STJ decide que doação de imóvel do devedor aos filhos não configura fraude contra credores
Interpretação é que quando residem na propriedade, considerada bem da família, não há destinação alterada, remanescendo impenhorável
Em recente julgamento, a Terceira Turma do Superior Tribunal de Justiça (STJ) decidiu que a doação feita pelos pais aos filhos do imóvel em que residem não caracteriza fraude contra o credor, pois a propriedade – considerada bem de família – não teve sua destinação alterada, remanescendo impenhorável (REsp. 1.926.646).
O recurso analisado tem origem em ação de execução de título extrajudicial proposta em face de empresa devedora e de seu avalista. No curso do processo, o credor tomou conhecimento de que, após contrair a dívida, o avalista e sua esposa doaram bens imóveis de sua propriedade aos seus filhos, o que os teria levado à insolvência. Assim, o credor pediu a anulação das transferências ocorridas, alegando que as doações seriam fraudulentas, nos termos do art. 158 do Código Civil (que veda ao devedor insolvente a transferência gratuita de bens).
Tanto o juiz de primeiro grau, quanto o Tribunal de Justiça de São Paulo entenderam que houve fraude e declararam a ineficácia das doações em relação ao credor. Contra essa decisão foram interpostos dois recursos especiais:
- Um pelo avalista, que sustentou que o Tribunal não examinou a impenhorabilidade de um dos bens doados (bem de família), nos termos art. 1º da Lei 8.009/1990; e
- Um pela esposa e filhos do avalista, que defenderam que a parte da mulher nos imóveis não poderia ser atingida pela execução, pois não seria devedora solidária.

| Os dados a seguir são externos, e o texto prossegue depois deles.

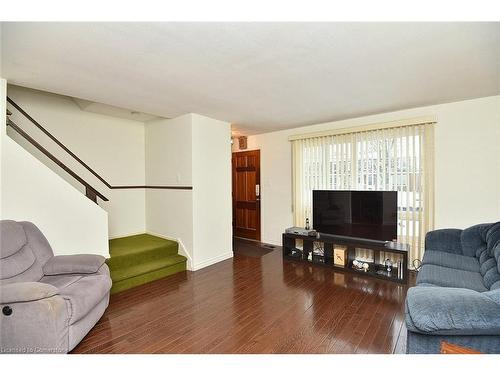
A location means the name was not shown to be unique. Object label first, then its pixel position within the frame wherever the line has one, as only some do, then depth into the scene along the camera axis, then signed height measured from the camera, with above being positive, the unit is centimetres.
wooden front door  545 -24
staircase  299 -104
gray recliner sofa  167 -85
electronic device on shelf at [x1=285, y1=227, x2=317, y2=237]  399 -81
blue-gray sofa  138 -81
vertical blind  342 +24
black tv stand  324 -107
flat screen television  343 -47
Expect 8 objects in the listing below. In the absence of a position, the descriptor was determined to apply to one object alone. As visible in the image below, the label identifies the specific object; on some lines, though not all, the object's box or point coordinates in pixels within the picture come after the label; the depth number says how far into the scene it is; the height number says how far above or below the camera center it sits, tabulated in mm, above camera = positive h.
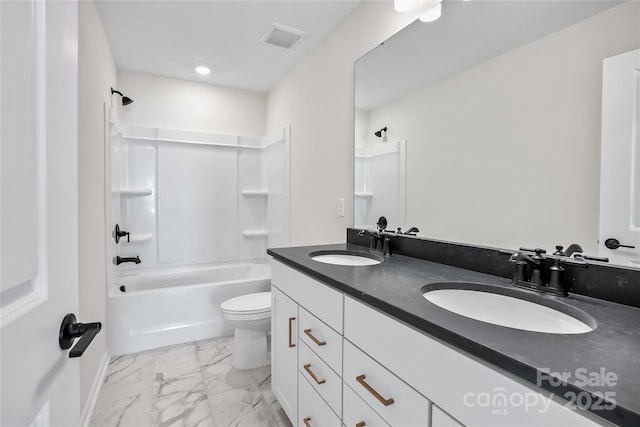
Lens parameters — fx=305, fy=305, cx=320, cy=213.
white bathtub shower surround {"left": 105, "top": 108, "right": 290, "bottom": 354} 2488 -182
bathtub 2402 -872
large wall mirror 968 +379
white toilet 2108 -905
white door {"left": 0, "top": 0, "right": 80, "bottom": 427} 428 -9
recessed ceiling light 2900 +1320
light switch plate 2162 +6
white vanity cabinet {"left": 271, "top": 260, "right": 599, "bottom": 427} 562 -431
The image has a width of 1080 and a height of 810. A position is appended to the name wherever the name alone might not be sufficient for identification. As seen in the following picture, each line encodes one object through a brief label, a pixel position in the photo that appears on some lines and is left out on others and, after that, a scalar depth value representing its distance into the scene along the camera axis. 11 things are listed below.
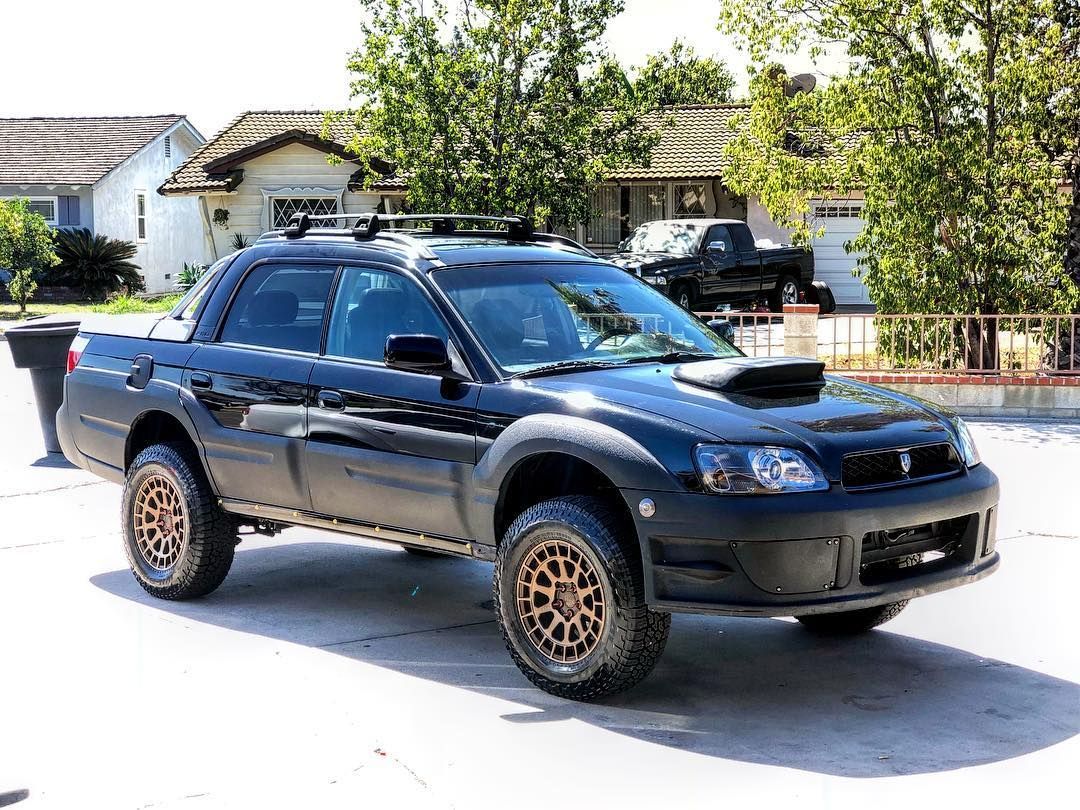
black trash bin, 12.88
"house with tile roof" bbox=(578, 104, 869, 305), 32.97
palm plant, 38.62
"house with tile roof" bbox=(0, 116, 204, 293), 43.38
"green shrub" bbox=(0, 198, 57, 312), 34.62
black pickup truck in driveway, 23.17
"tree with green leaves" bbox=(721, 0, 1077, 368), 17.14
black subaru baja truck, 5.40
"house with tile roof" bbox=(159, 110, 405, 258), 36.03
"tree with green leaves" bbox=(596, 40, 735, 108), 65.06
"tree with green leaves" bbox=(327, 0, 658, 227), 24.70
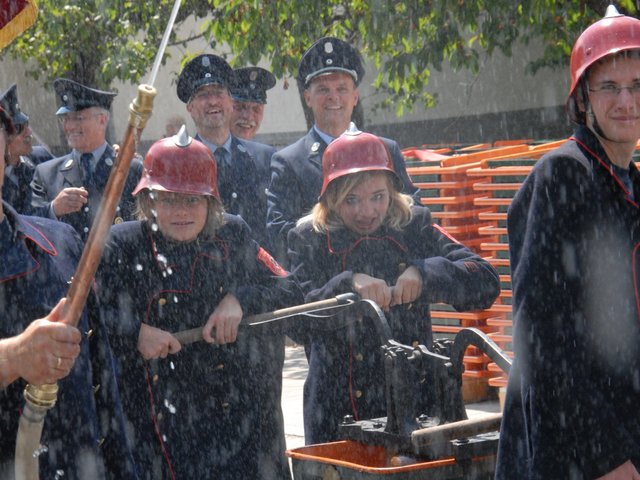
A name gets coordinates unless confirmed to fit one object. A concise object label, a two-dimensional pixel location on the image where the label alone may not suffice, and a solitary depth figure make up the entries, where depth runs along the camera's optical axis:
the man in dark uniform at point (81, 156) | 14.18
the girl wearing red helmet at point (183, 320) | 9.15
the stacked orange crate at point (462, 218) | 16.61
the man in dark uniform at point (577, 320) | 5.90
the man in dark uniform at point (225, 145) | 12.91
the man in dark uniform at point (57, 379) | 5.58
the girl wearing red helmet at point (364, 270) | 9.43
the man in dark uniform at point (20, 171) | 14.22
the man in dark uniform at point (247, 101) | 15.17
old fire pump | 7.27
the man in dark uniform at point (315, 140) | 11.29
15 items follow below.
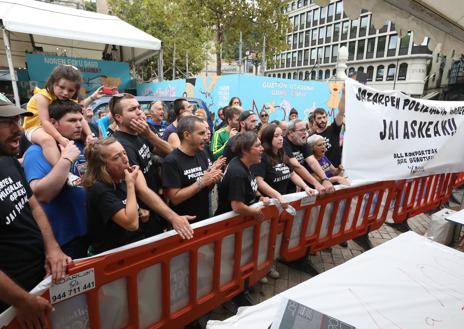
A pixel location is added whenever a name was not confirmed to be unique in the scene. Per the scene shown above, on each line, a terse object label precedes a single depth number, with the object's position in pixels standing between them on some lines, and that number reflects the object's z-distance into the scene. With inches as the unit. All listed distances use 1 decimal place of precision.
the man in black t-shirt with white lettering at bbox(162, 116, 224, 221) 93.1
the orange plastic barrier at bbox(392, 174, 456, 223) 163.6
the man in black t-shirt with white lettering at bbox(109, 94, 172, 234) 96.4
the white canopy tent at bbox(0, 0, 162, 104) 276.4
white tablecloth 53.9
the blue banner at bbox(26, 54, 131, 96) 374.3
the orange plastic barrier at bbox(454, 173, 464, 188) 213.5
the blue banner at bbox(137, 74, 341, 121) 362.3
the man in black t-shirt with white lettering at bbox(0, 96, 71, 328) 54.1
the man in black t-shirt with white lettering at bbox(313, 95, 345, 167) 158.7
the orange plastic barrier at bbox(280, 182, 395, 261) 120.7
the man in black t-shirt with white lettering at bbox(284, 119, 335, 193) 133.0
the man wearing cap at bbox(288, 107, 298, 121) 308.7
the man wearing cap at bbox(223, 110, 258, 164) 151.6
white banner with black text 119.6
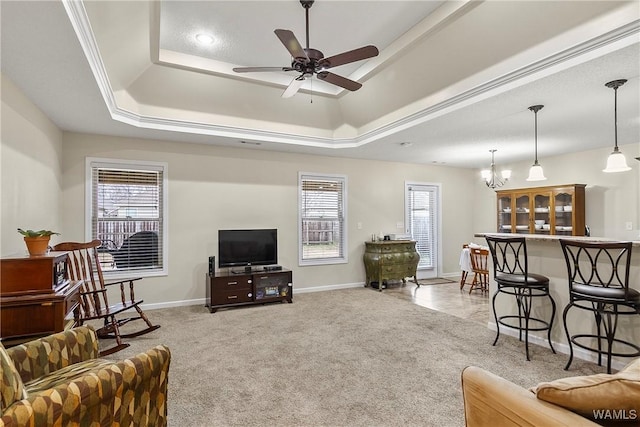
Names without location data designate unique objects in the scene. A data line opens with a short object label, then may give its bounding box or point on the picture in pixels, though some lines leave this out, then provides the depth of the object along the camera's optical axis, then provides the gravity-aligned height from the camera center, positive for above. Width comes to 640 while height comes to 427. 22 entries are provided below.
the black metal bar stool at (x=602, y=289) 2.51 -0.59
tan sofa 1.01 -0.62
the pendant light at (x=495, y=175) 5.46 +0.75
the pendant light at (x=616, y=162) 3.27 +0.54
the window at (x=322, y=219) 5.93 -0.04
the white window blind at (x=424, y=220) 7.12 -0.08
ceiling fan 2.46 +1.28
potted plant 2.48 -0.18
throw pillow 1.01 -0.57
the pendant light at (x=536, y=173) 4.05 +0.53
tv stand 4.69 -1.04
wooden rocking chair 3.17 -0.94
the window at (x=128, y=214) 4.59 +0.06
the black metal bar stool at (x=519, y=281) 3.12 -0.62
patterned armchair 1.21 -0.75
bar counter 2.81 -0.89
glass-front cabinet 5.82 +0.11
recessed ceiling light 3.51 +1.93
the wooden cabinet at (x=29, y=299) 2.22 -0.55
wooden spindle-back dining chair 5.55 -0.82
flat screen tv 5.00 -0.47
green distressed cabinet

Ambos os recursos foram providos, sob o fundamento de que a doação de bem de família aos filhos do casal não caracterizaria fraude contra credor, pois, como foi mantida a vocação de moradia da família independentemente da mudança de propriedade dos pais para os filhos, o imóvel continuaria a ser impenhorável.
Para a ministra Nancy Andrighi, relatora dos recursos, não estaria presente um dos requisitos da fraude, qual seja, o eventus damni, pois a doação do bem de família – que é impenhorável – não agrava a situação do devedor, tampouco lhe reduz à insolvência.
Sobre este ponto, destaca a relatora a existência de divergência jurisprudencial, sendo o entendimento da Segunda Seção do STJ no sentido de que “reconhecida a fraude à execução, deve ser afastada a impenhorabilidade do bem de família”, pois “em regra, o devedor que aliena, gratuita ou onerosamente, o único imóvel, onde reside com a família, está, ao mesmo tempo, dispondo daquela proteção legal, na medida em que seu comportamento evidencia que o bem não lhe serve mais à moradia ou subsistência”.
Apesar desse posicionamento, a ministra entendeu que, considerando as especificidades em questão, deveria prevalecer o defendido pela Primeira Seção do STJ, que assevera que “mesmo quando o devedor aliena o imóvel que lhe sirva de residência, deve ser mantida a cláusula de impenhorabilidade porque imune aos efeitos da execução; caso reconhecida a invalidade do negócio, o imóvel voltaria à esfera patrimonial do devedor ainda como bem de família”.
No cotejo entre as duas teses firmadas, pondera a ministra ser necessário analisar cada situação particular, analisando-se o direito à moradia e o direito à tutela executiva do credor.
No caso julgado, como:
- A família permaneceu residindo no imóvel, não havendo alteração da finalidade do bem (que continuou sendo bem de família);
- À época da doação os filhos do casal eram menores de idade e, portanto, sequer poderiam aliená-lo sem autorização judicial; e
- Não houve a obtenção de proveito econômico quando da transferência do bem, restou comprovado que a destinação do bem de família permaneceu inalterada após a doação, a demonstrar a ausência de disposição fraudulenta, o que justificaria preservar a impenhorabilidade do imóvel.
A ministra relatora destacou que, ainda que não se aplicasse tal orientação acerca da inalterabilidade da destinação do bem, a proteção da impenhorabilidade remanesceria na espécie, pois a esposa do avalista nunca foi devedora em relação à dívida executada.
Isso porque, como ela apenas autorizou o oferecimento de garantia pessoal por seu cônjuge, nos termos do art. 1.647, inc. III, do Código Civil, a doação de sua quota-parte sobre o imóvel, correspondente à meação, não poderia ser tida por fraudulenta. Assim, reconhecida a impenhorabilidade sobre a meação da esposa do avalista, o STJ entendeu que a impenhorabilidade deveria ser estendida à totalidade do bem, nos termos da jurisprudência já pacificada.